WHAT IS BEING ASKED:
If a line of the material holds the string "weight", please copy it.
----
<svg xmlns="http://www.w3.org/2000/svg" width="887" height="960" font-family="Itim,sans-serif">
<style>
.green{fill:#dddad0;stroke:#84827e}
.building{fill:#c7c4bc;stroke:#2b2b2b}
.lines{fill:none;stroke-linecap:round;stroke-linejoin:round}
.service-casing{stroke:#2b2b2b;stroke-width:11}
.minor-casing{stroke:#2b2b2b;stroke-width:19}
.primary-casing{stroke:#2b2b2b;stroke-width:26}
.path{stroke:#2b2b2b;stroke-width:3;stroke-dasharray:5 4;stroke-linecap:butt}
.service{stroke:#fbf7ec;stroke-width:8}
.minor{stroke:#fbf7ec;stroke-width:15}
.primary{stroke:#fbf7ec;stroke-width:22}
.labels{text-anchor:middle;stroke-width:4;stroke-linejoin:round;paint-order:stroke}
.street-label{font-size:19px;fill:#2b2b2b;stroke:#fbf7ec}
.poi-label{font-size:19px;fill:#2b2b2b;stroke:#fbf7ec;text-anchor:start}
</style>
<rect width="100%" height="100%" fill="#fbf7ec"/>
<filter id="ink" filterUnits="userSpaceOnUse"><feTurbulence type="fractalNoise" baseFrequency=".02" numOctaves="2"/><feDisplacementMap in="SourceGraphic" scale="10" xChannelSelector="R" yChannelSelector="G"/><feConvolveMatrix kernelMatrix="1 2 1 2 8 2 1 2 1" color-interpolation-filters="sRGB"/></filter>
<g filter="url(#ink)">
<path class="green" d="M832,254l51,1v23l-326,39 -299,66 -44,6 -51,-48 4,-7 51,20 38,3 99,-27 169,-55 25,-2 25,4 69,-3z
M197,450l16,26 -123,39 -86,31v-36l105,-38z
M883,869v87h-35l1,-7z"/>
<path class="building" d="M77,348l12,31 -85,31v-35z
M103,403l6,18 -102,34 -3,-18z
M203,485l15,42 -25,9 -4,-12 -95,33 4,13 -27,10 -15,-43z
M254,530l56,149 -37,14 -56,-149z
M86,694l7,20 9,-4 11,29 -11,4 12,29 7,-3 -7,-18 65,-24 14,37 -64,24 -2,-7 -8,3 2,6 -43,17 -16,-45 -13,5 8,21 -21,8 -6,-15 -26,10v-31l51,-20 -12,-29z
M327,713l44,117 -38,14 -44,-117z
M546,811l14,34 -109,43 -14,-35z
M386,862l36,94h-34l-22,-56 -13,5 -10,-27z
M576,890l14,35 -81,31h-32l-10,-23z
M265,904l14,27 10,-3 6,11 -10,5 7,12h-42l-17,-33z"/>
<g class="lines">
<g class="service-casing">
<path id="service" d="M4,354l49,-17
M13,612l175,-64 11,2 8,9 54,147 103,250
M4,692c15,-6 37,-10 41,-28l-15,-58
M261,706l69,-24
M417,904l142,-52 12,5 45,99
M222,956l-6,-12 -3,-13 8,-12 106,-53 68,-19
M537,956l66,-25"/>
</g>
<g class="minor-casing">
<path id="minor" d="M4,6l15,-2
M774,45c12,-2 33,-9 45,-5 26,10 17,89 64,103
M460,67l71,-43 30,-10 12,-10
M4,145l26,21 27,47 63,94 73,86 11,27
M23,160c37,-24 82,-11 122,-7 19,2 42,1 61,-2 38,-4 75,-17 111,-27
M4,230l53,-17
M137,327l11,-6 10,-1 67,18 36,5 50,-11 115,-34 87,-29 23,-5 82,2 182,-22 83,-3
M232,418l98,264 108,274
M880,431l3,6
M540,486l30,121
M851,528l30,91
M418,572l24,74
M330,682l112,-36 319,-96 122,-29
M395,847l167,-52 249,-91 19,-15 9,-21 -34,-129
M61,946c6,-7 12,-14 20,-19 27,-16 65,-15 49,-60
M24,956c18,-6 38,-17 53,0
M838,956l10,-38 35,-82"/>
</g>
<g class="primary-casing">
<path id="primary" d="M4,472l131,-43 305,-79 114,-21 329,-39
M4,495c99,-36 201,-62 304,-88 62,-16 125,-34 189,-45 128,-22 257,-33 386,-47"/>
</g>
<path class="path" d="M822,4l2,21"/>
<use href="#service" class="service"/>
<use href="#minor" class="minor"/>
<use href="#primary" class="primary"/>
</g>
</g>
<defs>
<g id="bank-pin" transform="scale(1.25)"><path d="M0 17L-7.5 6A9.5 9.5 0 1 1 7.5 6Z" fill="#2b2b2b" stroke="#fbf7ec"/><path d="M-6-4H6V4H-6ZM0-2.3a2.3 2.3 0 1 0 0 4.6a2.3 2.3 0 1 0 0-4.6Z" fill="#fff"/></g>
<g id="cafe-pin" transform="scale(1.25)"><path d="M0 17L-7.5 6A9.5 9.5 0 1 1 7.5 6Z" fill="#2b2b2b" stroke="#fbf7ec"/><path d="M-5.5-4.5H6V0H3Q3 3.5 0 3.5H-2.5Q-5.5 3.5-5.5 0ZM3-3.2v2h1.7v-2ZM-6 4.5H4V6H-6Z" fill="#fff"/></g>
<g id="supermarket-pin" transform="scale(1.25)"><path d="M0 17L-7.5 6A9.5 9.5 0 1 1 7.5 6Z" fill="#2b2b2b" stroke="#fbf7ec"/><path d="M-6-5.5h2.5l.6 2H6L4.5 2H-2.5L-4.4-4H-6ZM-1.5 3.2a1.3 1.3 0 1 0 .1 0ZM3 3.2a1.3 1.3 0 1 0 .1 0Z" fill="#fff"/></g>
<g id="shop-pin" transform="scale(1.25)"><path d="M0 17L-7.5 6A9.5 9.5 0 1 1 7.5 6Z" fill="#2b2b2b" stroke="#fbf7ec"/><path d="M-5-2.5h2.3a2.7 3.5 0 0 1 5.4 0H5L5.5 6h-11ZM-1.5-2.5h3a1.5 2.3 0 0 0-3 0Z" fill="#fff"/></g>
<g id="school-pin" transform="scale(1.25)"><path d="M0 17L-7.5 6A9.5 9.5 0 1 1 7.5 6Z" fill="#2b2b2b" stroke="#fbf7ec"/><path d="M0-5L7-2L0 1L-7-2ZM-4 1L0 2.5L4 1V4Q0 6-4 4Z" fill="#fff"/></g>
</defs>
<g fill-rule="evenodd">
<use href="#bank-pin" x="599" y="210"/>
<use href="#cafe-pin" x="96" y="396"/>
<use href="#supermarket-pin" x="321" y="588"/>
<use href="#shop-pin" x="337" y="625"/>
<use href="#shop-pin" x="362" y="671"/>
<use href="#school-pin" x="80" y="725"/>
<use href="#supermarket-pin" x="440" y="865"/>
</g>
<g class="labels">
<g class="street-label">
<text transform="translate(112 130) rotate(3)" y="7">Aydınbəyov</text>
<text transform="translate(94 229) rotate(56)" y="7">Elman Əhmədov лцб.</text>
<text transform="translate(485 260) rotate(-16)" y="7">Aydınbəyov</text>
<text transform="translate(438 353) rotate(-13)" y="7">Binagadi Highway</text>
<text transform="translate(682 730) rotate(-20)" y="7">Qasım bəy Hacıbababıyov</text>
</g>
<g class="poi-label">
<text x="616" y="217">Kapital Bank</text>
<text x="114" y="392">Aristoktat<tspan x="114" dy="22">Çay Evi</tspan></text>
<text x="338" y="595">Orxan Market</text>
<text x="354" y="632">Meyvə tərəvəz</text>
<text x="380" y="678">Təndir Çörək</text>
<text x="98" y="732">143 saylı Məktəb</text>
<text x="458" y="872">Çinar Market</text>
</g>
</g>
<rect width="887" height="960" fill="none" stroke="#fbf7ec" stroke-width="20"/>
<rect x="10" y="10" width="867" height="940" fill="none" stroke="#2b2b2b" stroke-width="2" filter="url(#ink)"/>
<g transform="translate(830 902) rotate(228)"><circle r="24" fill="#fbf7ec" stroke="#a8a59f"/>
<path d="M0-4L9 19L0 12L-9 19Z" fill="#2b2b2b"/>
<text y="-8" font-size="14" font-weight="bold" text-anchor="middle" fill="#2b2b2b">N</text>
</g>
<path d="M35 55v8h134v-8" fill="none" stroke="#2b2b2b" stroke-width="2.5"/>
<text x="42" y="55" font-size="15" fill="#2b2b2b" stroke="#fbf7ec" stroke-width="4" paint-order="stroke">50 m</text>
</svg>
----
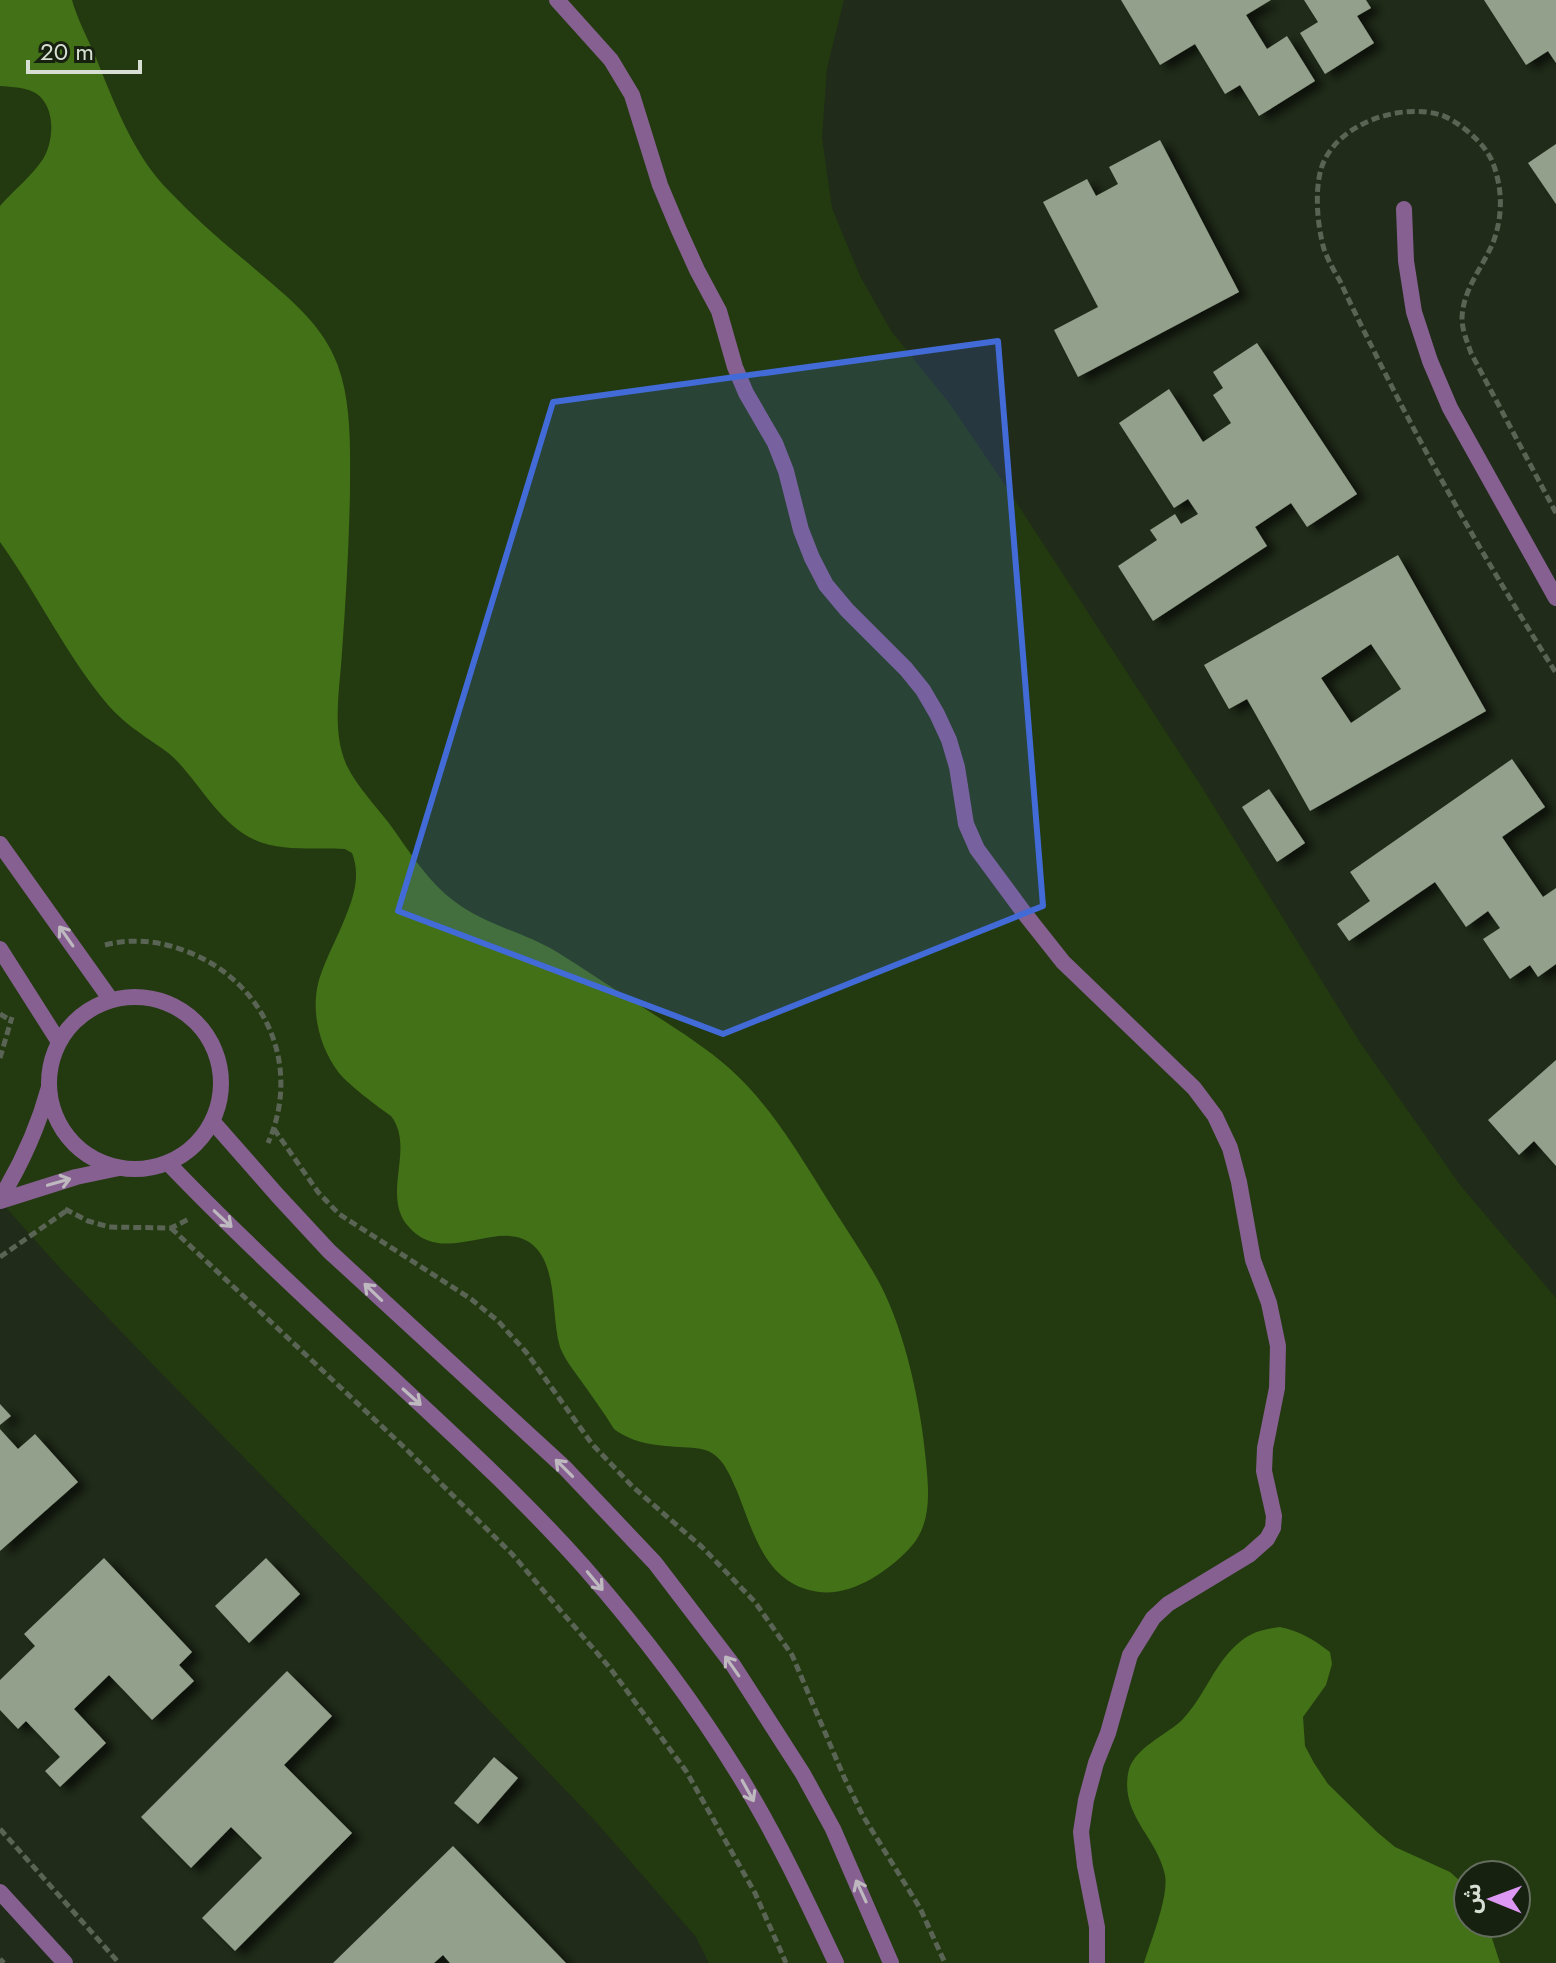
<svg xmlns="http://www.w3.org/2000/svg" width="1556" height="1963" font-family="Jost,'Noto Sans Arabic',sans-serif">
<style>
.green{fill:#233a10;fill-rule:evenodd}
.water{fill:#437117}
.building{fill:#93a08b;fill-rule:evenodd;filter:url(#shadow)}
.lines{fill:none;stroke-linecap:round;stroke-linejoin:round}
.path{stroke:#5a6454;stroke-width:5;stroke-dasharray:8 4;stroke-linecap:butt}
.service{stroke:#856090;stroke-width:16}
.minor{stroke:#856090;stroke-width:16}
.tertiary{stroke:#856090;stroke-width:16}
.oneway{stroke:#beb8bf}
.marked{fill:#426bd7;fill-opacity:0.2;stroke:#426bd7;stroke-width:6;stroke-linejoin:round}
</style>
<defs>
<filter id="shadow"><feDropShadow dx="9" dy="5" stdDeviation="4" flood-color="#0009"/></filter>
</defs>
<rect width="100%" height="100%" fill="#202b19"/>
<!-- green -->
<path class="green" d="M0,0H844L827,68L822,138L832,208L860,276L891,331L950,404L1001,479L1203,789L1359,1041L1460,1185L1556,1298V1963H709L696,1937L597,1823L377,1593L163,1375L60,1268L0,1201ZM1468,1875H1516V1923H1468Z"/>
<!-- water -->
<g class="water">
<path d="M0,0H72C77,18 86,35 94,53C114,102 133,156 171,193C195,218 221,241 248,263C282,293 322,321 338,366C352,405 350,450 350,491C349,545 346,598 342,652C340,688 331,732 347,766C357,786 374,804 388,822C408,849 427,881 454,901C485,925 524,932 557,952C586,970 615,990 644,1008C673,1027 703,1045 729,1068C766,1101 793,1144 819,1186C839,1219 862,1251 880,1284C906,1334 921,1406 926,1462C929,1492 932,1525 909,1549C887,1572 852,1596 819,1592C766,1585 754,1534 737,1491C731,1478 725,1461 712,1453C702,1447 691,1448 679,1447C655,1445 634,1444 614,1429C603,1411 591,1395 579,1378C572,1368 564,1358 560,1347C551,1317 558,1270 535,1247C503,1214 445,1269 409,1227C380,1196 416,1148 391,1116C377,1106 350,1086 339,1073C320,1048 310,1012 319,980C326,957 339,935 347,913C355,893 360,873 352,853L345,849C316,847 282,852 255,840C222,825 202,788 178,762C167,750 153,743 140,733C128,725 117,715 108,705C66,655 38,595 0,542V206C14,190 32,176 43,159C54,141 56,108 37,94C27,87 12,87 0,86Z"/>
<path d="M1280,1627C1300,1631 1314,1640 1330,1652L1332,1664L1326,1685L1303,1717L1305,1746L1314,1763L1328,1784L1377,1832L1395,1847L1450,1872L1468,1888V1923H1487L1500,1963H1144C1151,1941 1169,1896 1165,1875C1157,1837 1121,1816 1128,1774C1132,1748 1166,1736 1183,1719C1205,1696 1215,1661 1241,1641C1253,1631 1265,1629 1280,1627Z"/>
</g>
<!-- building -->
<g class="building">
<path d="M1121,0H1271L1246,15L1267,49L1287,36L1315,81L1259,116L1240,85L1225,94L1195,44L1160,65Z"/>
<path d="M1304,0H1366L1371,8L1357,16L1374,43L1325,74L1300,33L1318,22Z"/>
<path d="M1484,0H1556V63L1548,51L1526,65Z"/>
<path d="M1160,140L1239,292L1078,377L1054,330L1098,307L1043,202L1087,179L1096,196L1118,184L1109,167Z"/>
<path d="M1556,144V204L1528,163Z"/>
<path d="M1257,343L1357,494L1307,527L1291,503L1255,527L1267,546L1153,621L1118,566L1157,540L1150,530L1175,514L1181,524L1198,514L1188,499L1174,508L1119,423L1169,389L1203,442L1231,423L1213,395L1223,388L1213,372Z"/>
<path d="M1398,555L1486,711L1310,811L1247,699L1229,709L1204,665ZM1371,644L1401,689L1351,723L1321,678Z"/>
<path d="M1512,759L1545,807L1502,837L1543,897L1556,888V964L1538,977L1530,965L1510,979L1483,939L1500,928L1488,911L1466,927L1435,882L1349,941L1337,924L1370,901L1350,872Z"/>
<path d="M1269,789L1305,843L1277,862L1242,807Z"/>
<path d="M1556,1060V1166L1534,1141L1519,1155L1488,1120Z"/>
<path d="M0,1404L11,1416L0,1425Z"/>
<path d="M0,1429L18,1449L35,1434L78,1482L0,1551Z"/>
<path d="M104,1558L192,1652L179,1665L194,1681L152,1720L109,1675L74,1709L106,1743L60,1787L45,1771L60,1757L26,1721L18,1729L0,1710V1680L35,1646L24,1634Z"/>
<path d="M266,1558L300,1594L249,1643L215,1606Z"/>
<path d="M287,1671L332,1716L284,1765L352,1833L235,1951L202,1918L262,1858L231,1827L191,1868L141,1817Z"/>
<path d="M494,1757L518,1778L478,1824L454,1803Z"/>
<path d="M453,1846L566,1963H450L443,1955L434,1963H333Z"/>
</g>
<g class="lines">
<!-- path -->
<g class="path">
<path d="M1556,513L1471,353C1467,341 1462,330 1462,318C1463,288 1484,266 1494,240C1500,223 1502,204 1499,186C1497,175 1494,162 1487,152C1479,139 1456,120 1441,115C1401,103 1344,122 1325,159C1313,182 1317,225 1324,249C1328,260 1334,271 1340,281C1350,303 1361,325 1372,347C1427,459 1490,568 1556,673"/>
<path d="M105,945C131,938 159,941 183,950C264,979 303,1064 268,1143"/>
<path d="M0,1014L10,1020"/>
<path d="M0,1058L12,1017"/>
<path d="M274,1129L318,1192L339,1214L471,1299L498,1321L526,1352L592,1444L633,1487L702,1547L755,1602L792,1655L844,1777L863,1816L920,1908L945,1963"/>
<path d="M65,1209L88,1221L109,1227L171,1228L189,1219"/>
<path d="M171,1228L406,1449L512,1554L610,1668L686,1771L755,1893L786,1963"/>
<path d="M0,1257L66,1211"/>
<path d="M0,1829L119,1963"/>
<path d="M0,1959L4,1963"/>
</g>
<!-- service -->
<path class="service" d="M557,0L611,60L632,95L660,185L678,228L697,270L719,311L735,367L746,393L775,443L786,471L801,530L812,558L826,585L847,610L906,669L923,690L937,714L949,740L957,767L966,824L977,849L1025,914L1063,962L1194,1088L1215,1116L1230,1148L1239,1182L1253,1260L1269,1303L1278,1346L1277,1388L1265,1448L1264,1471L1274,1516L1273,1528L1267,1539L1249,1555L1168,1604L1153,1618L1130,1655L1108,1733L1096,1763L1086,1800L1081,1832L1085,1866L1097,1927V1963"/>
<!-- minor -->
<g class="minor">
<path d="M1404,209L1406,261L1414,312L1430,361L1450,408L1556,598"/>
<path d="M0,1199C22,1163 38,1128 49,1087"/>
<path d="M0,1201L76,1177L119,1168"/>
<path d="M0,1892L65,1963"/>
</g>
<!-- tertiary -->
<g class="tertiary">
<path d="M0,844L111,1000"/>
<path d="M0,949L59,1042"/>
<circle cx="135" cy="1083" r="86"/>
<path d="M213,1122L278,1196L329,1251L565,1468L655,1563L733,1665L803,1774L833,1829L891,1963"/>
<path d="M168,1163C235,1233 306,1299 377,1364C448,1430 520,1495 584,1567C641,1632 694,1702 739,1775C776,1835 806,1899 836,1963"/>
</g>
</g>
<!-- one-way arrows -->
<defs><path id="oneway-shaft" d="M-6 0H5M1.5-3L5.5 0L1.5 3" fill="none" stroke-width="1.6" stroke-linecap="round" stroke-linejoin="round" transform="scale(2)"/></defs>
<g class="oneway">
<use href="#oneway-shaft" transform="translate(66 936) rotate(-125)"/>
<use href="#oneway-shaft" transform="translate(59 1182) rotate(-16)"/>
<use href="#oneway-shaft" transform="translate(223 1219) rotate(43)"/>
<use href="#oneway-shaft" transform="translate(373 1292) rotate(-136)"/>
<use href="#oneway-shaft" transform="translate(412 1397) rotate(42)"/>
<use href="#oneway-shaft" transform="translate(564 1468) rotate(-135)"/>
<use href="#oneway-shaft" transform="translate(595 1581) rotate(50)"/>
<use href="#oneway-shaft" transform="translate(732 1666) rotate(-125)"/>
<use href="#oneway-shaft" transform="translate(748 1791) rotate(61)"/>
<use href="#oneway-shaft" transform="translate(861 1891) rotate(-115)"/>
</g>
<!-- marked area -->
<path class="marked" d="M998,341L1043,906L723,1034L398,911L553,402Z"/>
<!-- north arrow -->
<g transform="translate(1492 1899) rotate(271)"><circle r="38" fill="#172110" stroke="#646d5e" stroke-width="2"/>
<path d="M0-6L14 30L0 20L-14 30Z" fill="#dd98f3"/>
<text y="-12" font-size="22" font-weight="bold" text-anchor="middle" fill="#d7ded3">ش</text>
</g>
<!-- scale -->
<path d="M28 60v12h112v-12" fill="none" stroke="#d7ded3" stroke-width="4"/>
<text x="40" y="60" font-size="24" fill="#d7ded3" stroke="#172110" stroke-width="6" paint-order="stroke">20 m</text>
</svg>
----
SOLUTION FOR THIS PROBLEM:
<text y="-8" font-size="14" font-weight="bold" text-anchor="middle" fill="#2b2b2b">N</text>
<text y="-12" font-size="22" font-weight="bold" text-anchor="middle" fill="#d7ded3">ش</text>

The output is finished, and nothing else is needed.